| Provided passage |
------------------------------------------------

The Writers’ Federation of Nova Scotia (WFNS) uses the following terms to describe writers’ experience levels:

  • New writers: those with less than two years’ creative writing experience and/or no short-form publications (e.g., short stories, personal essays, or poems in literary magazines, journals, anthologies, or chapbooks).
  • Emerging writers: those with more than two years’ creative writing experience and/or numerous short-form publications.
  • Early-career authors: those with 1 or 2 book-length publications or the equivalent in book-length and short-form publications.
  • Established authors: those with 3 or 4 book-length publications.
  • Professional authors: those with 5 or more book-length publications.

Please keep in mind that each form of creative writing (fiction, nonfiction, poetry, writing for children, writing for young adults, and others) provides you with a unique set of experiences and skills, so you might consider yourself an ‘established author’ in one form but a ‘new writer’ in another.

------------------------------------------------

| Data excerpts |

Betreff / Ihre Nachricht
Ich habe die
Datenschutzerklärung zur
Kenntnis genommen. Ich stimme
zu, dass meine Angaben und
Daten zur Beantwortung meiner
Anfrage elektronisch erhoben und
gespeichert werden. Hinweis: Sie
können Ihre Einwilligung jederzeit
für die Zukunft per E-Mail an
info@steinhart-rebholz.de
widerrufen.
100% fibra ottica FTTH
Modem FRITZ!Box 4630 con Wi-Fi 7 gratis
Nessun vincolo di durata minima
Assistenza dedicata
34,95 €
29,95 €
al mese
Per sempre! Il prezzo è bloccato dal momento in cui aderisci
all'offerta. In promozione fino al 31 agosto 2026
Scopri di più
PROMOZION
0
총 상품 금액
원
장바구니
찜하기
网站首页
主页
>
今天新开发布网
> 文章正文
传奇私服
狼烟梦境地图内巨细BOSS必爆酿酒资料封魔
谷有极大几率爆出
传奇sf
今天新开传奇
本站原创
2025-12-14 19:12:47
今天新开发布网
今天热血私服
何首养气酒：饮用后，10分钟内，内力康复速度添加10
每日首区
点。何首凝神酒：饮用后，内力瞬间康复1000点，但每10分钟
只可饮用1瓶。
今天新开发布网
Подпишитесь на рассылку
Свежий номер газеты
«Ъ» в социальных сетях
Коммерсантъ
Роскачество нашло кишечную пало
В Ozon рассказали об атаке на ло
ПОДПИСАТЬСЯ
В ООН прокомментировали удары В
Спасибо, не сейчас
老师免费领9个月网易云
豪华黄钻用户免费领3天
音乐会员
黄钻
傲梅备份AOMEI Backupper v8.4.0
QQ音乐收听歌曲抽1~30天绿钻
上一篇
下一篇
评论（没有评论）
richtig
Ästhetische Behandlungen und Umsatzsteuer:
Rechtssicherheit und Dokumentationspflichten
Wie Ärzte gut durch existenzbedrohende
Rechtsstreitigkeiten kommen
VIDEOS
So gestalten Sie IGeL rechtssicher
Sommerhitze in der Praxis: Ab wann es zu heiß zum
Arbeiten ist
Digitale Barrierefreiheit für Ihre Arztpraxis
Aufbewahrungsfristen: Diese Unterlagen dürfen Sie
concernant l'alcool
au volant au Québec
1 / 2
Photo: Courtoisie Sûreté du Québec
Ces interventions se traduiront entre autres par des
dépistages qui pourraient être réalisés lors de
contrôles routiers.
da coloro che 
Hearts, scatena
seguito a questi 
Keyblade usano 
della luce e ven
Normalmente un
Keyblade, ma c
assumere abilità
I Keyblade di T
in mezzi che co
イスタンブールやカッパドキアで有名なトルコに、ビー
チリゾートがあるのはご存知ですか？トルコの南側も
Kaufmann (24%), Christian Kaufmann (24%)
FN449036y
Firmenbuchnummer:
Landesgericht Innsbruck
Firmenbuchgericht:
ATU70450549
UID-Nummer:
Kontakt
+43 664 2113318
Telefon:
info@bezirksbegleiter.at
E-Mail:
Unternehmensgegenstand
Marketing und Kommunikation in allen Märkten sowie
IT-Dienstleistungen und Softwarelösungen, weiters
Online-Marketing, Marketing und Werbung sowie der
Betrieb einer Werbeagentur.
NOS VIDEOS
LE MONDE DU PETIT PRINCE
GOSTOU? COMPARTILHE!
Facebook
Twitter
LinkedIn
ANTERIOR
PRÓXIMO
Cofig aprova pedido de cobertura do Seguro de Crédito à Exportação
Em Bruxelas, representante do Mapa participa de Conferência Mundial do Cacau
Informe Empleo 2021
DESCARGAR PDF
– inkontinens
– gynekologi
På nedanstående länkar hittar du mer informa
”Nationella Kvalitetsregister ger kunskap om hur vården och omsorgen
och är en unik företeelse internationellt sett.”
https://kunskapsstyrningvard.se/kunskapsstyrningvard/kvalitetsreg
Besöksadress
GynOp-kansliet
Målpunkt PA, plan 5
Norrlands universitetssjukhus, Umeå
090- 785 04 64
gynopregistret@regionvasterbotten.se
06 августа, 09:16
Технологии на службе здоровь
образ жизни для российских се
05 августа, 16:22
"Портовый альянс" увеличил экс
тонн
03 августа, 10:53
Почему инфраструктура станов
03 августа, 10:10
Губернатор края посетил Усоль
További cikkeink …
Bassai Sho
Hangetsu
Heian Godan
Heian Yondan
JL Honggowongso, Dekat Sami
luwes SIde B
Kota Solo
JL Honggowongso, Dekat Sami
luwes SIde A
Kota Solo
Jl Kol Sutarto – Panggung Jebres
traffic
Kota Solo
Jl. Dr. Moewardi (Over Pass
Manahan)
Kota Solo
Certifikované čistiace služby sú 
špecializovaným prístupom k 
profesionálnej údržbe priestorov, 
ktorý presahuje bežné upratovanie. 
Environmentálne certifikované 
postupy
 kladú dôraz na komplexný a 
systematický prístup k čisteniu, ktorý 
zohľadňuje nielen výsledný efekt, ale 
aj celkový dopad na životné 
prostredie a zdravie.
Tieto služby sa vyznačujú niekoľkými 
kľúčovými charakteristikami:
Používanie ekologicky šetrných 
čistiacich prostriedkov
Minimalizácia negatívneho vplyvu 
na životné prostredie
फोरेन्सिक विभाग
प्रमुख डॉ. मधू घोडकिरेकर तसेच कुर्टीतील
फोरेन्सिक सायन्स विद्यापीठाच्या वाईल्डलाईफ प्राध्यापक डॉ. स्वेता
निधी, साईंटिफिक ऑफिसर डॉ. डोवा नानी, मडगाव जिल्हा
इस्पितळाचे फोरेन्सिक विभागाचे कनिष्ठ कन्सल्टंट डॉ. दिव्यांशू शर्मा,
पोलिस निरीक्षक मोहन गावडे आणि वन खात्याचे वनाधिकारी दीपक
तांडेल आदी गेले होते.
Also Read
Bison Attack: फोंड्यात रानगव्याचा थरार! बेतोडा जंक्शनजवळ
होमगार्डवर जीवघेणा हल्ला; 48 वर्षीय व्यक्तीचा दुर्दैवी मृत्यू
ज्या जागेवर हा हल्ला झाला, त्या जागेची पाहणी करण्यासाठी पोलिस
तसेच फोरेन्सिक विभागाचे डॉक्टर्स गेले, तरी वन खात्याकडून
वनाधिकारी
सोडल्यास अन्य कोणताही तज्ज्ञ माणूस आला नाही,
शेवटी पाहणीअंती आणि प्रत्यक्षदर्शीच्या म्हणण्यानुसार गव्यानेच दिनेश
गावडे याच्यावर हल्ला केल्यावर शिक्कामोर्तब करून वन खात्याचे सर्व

------------------------------------------------

| Tasks |
1. Retype the passage on writers' experience levels between "The Writers’ Federation" and "and short-form publications.", inclusive.
2. Using the passage on writers' experience levels, mark each statement yes or no and quote the words that decide it.
(a) Established authors have 3 or 4 book-length publications.
(b) Professional authors have 4 or more book-length publications.
(c) A writer may fall into one level in one form of creative writing and a different level in another.
3. Answer from the passage on writers' experience levels.
(a) What does WFNS stand for?
(b) How many book-length publications does an early-career author have?
(c) Which form of creative writing is listed first in the parentheses?

| Written responses |
1.
The Writers’ Federation of Nova Scotia (WFNS) uses the following terms to describe writers’ experience levels:

  • New writers: those with less than two years’ creative writing experience and/or no short-form publications (e.g., short stories, personal essays, or poems in literary magazines, journals, anthologies, or chapbooks).
  • Emerging writers: those with more than two years’ creative writing experience and/or numerous short-form publications.
  • Early-career authors: those with 1 or 2 book-length publications or the equivalent in book-length and short-form publications.

2.
(a) Yes: "Established authors: those with 3 or 4 book-length publications."
(b) No: "Professional authors: those with 5 or more book-length publications."
(c) Yes: "you might consider yourself an ‘established author’ in one form but a ‘new writer’ in another."

3.
(a) Writers’ Federation of Nova Scotia
(b) 1 or 2, or the equivalent in book-length and short-form publications
(c) Fiction